原文地址:http://blog.csdn.net/mach_learn/article/details/41824737?utm_source=tuicool&utm_medium=referral
1、本地运行出错及解决办法
当运行如下命令时:
- ./bin/spark-submit \
- --class org.apache.spark.examples.mllib.JavaALS \
- --master local[*] \
- /opt/cloudera/parcels/CDH-5.1.2-1.cdh5.1.2.p0.3/lib/hadoop-yarn/lib/spark-examples_2.10-1.0.0-cdh5.1.2.jar \
- /user/data/netflix_rating 10 10 /user/data/result
会出现如下错误:
- Exception in thread "main" java.lang.RuntimeException: java.io.IOException: No FileSystem for scheme: hdfs
- at org.apache.hadoop.mapred.JobConf.getWorkingDirectory(JobConf.java:657)

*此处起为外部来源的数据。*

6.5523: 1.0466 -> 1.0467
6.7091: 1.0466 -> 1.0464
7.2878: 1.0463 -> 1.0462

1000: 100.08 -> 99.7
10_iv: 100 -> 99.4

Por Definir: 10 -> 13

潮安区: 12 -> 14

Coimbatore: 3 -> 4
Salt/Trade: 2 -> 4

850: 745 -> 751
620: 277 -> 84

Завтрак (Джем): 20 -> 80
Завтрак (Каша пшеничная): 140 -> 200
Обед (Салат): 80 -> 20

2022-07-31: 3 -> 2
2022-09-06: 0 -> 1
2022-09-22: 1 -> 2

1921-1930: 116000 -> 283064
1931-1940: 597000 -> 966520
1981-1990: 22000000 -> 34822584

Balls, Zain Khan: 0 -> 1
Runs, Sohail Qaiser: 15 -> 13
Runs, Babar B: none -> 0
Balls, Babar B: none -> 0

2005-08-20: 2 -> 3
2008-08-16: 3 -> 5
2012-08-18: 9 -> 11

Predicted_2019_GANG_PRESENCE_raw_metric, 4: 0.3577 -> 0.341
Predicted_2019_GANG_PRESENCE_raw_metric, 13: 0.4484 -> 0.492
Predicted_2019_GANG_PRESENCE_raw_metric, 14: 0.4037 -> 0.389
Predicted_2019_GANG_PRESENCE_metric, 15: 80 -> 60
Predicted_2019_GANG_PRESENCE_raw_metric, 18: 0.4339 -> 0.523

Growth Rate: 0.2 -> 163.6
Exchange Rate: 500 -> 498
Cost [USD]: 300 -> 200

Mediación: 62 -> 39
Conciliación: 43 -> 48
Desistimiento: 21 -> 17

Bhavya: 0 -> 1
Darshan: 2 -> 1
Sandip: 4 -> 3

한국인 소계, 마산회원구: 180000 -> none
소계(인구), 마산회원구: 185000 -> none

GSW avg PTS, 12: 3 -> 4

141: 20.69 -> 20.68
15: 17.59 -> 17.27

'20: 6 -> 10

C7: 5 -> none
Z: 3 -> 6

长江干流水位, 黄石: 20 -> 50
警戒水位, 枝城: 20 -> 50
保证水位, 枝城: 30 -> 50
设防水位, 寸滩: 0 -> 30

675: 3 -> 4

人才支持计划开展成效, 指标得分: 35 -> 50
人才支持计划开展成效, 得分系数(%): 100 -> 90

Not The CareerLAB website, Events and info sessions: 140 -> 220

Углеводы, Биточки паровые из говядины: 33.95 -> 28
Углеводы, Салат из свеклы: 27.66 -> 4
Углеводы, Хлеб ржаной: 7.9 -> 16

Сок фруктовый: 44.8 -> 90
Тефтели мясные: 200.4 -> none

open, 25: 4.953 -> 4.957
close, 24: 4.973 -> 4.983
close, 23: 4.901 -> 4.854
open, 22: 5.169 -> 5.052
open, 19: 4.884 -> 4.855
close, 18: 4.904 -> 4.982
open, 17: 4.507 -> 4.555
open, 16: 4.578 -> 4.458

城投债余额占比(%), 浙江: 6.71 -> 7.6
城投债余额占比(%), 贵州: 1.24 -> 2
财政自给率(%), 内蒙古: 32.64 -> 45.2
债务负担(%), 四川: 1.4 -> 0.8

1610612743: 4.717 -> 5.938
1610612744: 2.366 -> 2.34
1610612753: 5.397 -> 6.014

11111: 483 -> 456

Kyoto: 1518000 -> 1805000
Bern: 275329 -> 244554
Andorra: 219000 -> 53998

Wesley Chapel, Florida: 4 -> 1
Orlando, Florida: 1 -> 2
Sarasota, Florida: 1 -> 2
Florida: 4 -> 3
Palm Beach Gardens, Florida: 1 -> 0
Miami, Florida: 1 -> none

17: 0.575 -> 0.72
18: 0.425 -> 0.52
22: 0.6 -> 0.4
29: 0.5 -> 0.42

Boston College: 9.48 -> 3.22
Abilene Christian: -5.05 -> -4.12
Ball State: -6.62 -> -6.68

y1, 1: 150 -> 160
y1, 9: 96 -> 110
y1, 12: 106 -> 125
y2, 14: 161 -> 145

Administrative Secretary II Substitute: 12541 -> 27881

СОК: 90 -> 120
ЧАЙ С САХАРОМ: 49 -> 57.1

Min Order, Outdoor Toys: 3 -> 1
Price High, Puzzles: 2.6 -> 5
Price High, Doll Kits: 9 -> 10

- at org.apache.hadoop.mapred.FileInputFormat.setInputPaths(FileInputFormat.java:389)
- at org.apache.hadoop.mapred.FileInputFormat.setInputPaths(FileInputFormat.java:362)
- at org.apache.spark.SparkContext$$anonfun$22.apply(SparkContext.scala:546)
- at org.apache.spark.SparkContext$$anonfun$22.apply(SparkContext.scala:546)
- at org.apache.spark.rdd.HadoopRDD$$anonfun$getJobConf$1.apply(HadoopRDD.scala:145)
- at org.apache.spark.rdd.HadoopRDD$$anonfun$getJobConf$1.apply(HadoopRDD.scala:145)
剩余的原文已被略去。